Predict first: is it possible to have injections $A \to B$ and $B \to A$ without any actual bijection between them? (CSB says no — but think about why this is surprising.)
Show $|\mathbb{R}^2| = |\mathbb{R}|$ using CSB. (Hint: the injection $\mathbb{R} \to \mathbb{R}^2$ is trivial; the injection $\mathbb{R}^2 \to \mathbb{R}$ uses an interleaving of decimal expansions.)

A trap to watch for

A common misreading is that CSB constructs a bijection explicitly — that having two injections somehow hands you the bijection ready-made. It does not. CSB is an existence theorem: it tells you that some bijection exists, but the proof has to do real work to extract one, classifying elements into A-stoppers, B-stoppers, and infinite chains. In many situations the bijection it produces is not a nice closed-form formula. The lesson is: when a problem only asks "do these sets have the same cardinality?", CSB and a pair of injections is usually the cleanest route. When a problem asks for an explicit bijection, CSB does not directly help — you must either construct the bijection or unpack the CSB proof for the specific case.

What you now know

You can state CSB, recognise the pattern (injection in each direction) that triggers it, and apply it to standard cardinality equations like $|(0, 1)| = |\mathbb{R}|$ and $|\mathcal{P}(\mathbb{N})| = |\mathbb{R}|$ . Together with Cantor's diagonal argument from the previous section, CSB completes the toolkit of basic cardinality reasoning. Chapter 8 closes here in Velleman’s text; further results — the Continuum Hypothesis, large cardinals, the Axiom of Choice and its consequences — belong to a follow-up course in axiomatic set theory.

References

Velleman, D. J. (2019).

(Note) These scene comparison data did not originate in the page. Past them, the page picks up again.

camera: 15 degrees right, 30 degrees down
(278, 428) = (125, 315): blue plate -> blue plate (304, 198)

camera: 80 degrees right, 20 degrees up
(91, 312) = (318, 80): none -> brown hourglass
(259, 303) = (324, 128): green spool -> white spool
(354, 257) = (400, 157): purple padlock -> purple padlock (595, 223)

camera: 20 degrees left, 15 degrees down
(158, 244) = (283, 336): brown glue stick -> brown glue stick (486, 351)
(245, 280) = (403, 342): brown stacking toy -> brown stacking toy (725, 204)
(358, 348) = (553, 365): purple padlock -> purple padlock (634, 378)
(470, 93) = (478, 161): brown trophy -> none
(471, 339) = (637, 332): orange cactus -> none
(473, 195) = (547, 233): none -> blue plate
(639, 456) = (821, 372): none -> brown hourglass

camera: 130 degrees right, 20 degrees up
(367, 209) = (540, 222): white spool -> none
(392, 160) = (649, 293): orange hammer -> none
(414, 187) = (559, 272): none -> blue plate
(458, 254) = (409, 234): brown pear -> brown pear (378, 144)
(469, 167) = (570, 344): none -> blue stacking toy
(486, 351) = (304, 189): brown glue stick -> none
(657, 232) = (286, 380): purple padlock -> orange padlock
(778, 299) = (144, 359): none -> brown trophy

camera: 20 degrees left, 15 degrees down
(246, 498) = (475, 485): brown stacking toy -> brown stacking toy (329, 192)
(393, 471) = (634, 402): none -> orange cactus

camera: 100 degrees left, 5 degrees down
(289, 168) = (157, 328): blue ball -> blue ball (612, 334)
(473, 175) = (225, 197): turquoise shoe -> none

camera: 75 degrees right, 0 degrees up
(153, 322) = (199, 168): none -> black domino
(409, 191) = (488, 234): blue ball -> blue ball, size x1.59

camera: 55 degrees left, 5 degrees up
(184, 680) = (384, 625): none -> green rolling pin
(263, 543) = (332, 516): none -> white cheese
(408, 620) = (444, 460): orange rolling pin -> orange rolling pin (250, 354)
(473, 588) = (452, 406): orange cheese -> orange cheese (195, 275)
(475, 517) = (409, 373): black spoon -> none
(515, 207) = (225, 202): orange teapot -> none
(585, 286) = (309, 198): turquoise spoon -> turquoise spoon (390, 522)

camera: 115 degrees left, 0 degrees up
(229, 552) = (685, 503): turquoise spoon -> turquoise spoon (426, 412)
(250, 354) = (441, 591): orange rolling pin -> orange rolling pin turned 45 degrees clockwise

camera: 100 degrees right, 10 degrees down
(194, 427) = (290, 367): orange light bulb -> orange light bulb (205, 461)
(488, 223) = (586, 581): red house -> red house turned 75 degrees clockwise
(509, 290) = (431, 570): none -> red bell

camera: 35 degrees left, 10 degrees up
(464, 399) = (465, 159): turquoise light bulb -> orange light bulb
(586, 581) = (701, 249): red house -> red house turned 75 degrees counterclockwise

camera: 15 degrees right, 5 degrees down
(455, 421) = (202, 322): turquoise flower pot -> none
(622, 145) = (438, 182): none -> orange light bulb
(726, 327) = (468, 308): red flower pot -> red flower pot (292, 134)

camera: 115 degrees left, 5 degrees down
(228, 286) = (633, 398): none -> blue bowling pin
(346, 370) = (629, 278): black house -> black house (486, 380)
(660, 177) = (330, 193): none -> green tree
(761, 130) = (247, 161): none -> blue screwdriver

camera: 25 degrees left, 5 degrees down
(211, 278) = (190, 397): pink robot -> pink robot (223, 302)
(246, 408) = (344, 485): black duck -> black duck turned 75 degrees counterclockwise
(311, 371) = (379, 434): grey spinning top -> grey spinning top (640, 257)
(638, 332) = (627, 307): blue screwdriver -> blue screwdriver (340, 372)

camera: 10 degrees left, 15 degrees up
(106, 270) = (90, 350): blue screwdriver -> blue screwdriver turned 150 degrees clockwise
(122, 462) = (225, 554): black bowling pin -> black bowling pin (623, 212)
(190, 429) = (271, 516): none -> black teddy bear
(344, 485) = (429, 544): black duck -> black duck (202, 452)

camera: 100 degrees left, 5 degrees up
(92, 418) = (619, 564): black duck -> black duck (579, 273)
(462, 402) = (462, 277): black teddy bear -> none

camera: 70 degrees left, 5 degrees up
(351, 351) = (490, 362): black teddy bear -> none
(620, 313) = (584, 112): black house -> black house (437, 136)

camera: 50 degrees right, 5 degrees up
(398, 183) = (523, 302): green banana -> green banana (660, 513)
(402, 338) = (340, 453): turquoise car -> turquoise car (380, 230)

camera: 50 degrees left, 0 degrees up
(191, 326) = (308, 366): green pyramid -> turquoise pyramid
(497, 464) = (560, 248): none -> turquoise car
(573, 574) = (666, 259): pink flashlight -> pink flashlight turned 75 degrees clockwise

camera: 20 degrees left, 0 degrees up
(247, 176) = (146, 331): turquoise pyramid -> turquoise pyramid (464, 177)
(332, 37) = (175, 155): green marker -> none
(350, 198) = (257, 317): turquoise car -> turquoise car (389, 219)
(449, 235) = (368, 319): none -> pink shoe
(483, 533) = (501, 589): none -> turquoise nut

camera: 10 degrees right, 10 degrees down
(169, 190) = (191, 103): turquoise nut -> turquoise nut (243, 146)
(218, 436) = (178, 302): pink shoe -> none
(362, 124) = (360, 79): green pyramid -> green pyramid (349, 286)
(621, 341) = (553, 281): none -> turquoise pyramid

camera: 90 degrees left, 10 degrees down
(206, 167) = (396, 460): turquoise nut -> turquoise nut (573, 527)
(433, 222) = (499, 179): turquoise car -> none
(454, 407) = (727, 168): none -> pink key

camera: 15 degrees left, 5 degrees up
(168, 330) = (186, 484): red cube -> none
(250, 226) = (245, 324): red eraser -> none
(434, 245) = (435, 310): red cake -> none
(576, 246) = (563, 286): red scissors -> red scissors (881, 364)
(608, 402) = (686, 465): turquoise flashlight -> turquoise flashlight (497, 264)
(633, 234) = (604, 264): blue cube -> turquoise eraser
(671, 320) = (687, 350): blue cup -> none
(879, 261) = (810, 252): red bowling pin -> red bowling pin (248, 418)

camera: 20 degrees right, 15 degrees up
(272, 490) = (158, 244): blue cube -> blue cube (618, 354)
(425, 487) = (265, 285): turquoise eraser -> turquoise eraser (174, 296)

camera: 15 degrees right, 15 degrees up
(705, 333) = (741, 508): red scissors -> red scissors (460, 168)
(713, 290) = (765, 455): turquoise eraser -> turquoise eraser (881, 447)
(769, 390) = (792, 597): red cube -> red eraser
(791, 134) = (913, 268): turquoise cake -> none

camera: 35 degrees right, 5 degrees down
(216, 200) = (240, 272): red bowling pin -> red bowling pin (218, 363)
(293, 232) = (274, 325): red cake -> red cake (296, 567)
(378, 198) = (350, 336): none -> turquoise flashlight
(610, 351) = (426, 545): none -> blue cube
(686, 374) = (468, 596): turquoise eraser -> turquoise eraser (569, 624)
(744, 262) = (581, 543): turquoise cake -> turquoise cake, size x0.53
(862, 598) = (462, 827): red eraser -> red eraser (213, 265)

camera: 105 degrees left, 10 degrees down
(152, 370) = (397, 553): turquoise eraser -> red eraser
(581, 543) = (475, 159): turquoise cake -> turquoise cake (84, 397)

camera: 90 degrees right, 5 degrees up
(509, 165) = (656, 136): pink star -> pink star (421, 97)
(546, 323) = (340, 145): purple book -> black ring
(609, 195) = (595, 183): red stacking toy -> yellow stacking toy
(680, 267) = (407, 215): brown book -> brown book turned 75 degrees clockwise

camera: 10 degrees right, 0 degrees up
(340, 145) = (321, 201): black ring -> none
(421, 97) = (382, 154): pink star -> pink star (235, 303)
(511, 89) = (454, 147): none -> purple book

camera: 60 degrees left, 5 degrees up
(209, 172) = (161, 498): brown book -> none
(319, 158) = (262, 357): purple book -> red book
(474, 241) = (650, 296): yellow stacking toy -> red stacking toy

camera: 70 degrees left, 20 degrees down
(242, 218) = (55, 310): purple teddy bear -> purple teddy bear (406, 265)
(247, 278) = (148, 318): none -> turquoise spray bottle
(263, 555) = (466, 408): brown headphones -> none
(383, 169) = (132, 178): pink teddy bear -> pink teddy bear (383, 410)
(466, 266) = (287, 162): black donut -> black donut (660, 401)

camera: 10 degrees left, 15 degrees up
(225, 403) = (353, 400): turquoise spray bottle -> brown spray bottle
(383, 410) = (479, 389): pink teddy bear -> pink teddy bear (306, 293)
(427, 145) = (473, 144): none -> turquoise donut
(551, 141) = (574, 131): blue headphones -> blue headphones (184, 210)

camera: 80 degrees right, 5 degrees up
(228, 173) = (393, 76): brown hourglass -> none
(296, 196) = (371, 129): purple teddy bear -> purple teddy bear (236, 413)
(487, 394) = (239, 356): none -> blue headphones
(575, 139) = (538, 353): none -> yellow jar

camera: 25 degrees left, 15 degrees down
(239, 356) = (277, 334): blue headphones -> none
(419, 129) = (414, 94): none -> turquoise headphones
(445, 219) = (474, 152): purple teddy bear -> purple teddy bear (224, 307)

How to Prove It: A Structured Approach (3rd ed.). Cambridge University Press, ch. 8.
Halmos, P. R. (1960). Naive Set Theory. Springer (CSB chapter).
Enderton, H. B. (1977). Elements of Set Theory. Academic Press.
Hrbacek, K., Jech, T. (1999). Introduction to Set Theory (3rd ed.). CRC Press.
Smullyan, R. M., Fitting, M. (1996). Set Theory and the Continuum Problem. Oxford University Press.